Excerpted passage:
┌────────
[buffalos-adult-chips] Chips For Fri



Adult Adult

Welcome to Buffalosjokes and Thank You for joining us. My
name is Buffalo and I have the watch.

Today's visit to the hospital was a really pleasant experience.
My appointment was scheduled for 0930 and I got there at
0915 and left my SUV at the entrance for the parking attendant.
I love valet parking which they started about six months ago. I
registered at Outpatient Receiving and was at the Radiology
Department by 0920. I was out of there and driving down the
street at 0937. This is the same hospital that I took my daughter
to 20 years ago and it took them 4 hours to find the on call
X-Ray Tech for the Emergency Room. Sure the prices have
went up but the level of service is beyond compare. I just hope
that when they overhaul the health industry in the next four years
they don't destroy what this hospital has accomplished.

I am afraid Spring suffered a little set back yesterday. Even though
it was sunny outside the temperature never got out of the twenties.
Today will be warmer though, possibly helped along by the
University's
38th annual burning of the snowman.
└────────
Prompt A: Shorten the paragraph of the post that begins "Today's visit to the hospital," keeping its main facts.
Prompt B: Swap "SUV" for "car" and write out everything in the post from "My appointment was" down to "hospital has accomplished.".
The material has nothing to do with the post.

Excerpted data:
┌────────
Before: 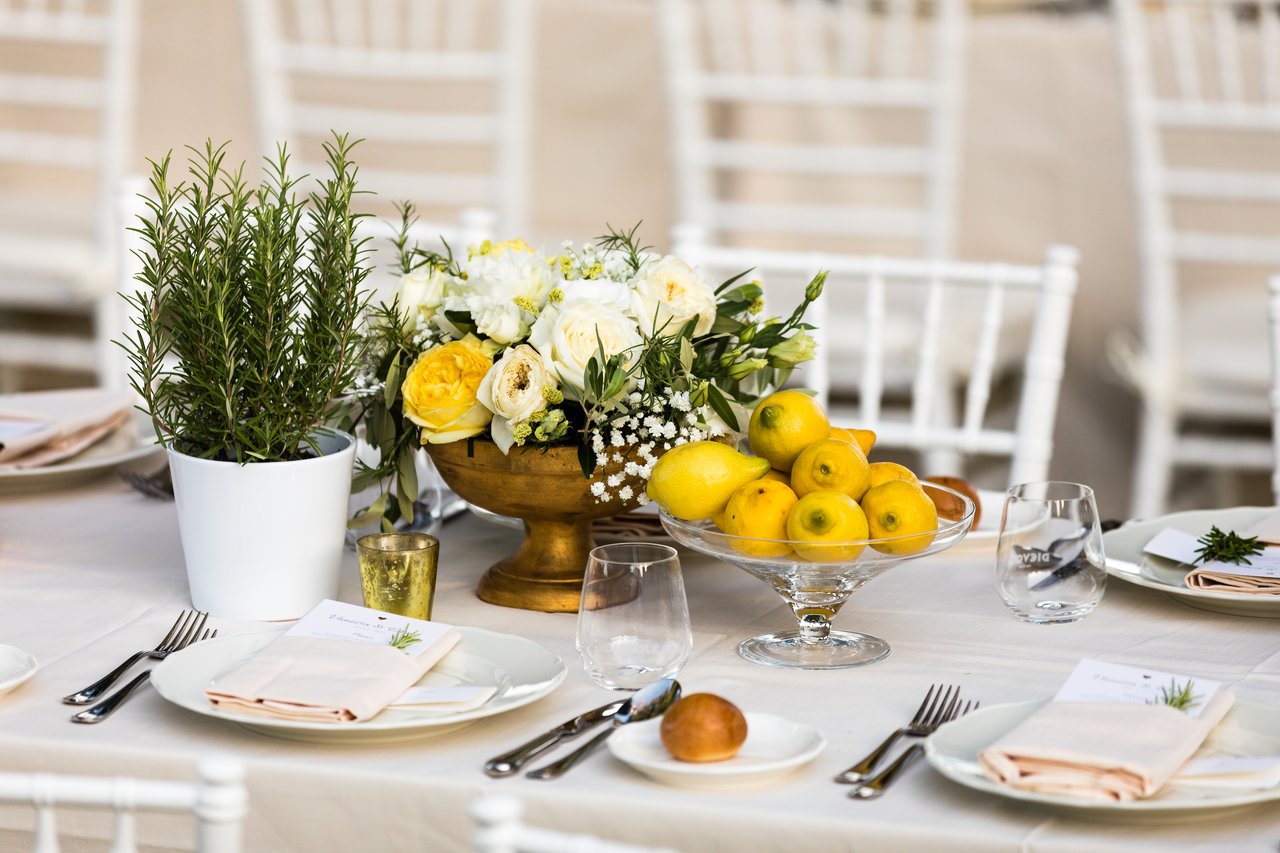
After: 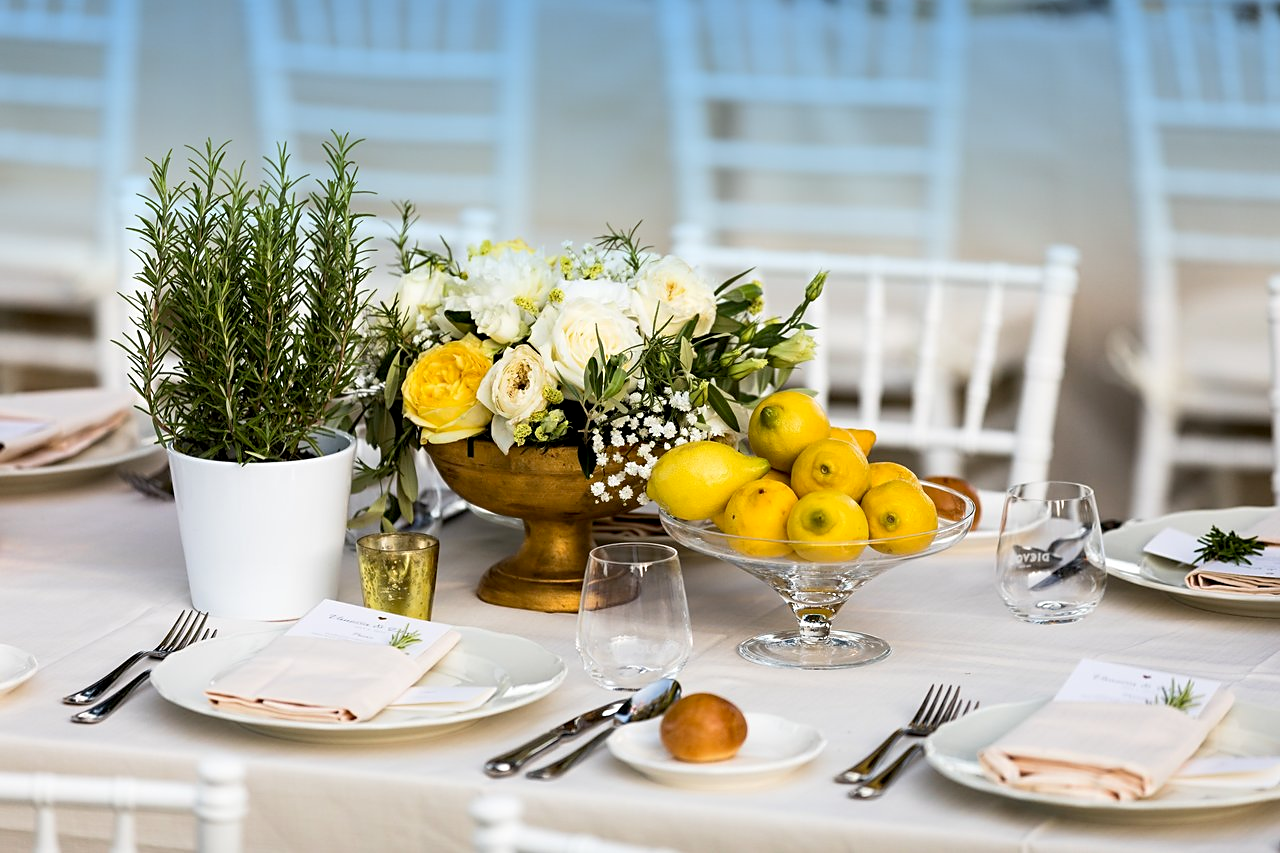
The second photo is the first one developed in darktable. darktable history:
graduated density: density 2.02 EV, hardness 44%, rotation 0.374°, offset 8.21, hue 208.8°, saturation 97%
sharpen: radius 1.864, amount 0.398, threshold 1.271
exposure: black level correction 0.005, exposure 0.014 EV, compensate highlight preservation false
└────────
Task solution A: The hospital visit went smoothly. For a 0930 appointment, Buffalo arrived at 0915 and left the SUV with the valet parking, which began about six months ago. Buffalo registered at Outpatient Receiving, reached Radiology by 0920, and was driving away at 0937. Twenty years ago, at this same hospital, it took 4 hours to find the on-call X-Ray Tech for the Emergency Room when Buffalo brought a daughter in. Prices are higher now, but the service is beyond compare. Buffalo hopes the health industry overhaul expected in the next four years won't destroy what the hospital has accomplished.

Task solution B:
My appointment was scheduled for 0930 and I got there at
0915 and left my car at the entrance for the parking attendant.
I love valet parking which they started about six months ago. I
registered at Outpatient Receiving and was at the Radiology
Department by 0920. I was out of there and driving down the
street at 0937. This is the same hospital that I took my daughter
to 20 years ago and it took them 4 hours to find the on call
X-Ray Tech for the Emergency Room. Sure the prices have
went up but the level of service is beyond compare. I just hope
that when they overhaul the health industry in the next four years
they don't destroy what this hospital has accomplished.